Outra afirmação distorcida é com relação à possibilidade de perda de eficácia causada pela heterogeneidade da dose no segmento irradiado. O texto faz referência ao estudo Passport que mostra haver maior recorrência local com IMRT, porém, essa diferença não é estatisticamente significativa. Não há qualquer dúvida sobre a eficácia da IMRT. A heterogeneidade de dose é inerente à própria técnica de tratamento. Isso não está relacionado com perda de controle e sobrevida conforme foram apontados em todos os ensaios clínicos randomizados sobre o tema. A recorrência não foi maior em nenhum dos estudos. O dado é claro, não há diferença estatisticamente significante em relação a esse desfecho nos estudos Passport e de Gupta e colaboradores. O relatório da CONITEC omitiu o fato que no estudo de Peng e colaboradores observou-se ganho estatisticamente significante no controle local e na sobrevida global com o emprego da IMRT em relação às outras técnicas.

O relatório da CONITEC não abordou a questão da qualidade de vida. No documento enviado pela SBRT, foram incluídos dois estudos com alto nível de evidência que mostraram melhor qualidade de vida entre os pacientes com câncer de cabeça e pescoço tratados com IMRT em relação às outras técnicas. 

Conclusões

O relatório da CONITEC não recomenda a incorporação da radioterapia com técnica de IMRT para tratamento dos pacientes com câncer de cabeça de pescoço e se baseia em dados distorcidos e afirmações inverídicas. Isso representa mais uma derrota dos pacientes do SUS em termos de acesso aos tratamentos mais efetivos e atualmente disponíveis para o câncer.

Não há a menor dúvida que a criação do SUS e a filosofia de acesso universal à saúde pelo Brasil foram um dos maiores programas de inclusão social do mundo.
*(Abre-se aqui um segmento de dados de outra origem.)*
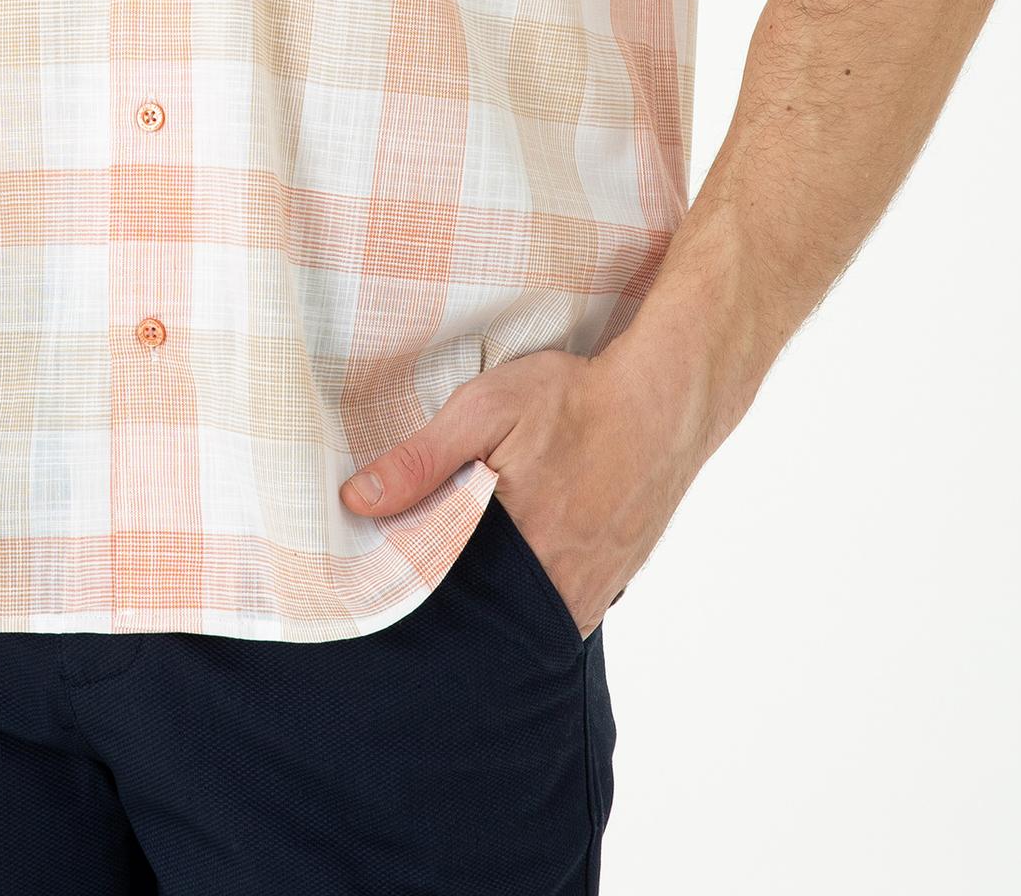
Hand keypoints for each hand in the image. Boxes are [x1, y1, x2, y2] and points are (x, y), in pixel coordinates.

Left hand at [338, 344, 700, 635]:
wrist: (663, 403)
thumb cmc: (574, 401)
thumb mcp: (487, 410)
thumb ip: (422, 460)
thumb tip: (357, 501)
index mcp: (515, 550)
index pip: (437, 592)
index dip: (403, 582)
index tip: (372, 573)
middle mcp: (553, 588)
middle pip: (476, 614)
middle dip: (443, 599)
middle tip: (416, 576)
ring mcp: (586, 594)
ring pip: (514, 619)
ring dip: (484, 600)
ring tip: (461, 569)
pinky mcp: (606, 589)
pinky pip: (551, 615)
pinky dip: (523, 600)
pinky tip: (508, 567)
No entanto, faltam recursos financeiros, aplicação adequada e honesta desses recursos, vontade política e prioridade para o cidadão brasileiro que necessita de atendimento médico.

Negar um recurso tecnológico como a radioterapia com técnica de IMRT para pacientes com câncer de cabeça e pescoço para os usuários do SUS representa um atraso e vai contra a filosofia de acesso universal proposto pela Constituição de 1988.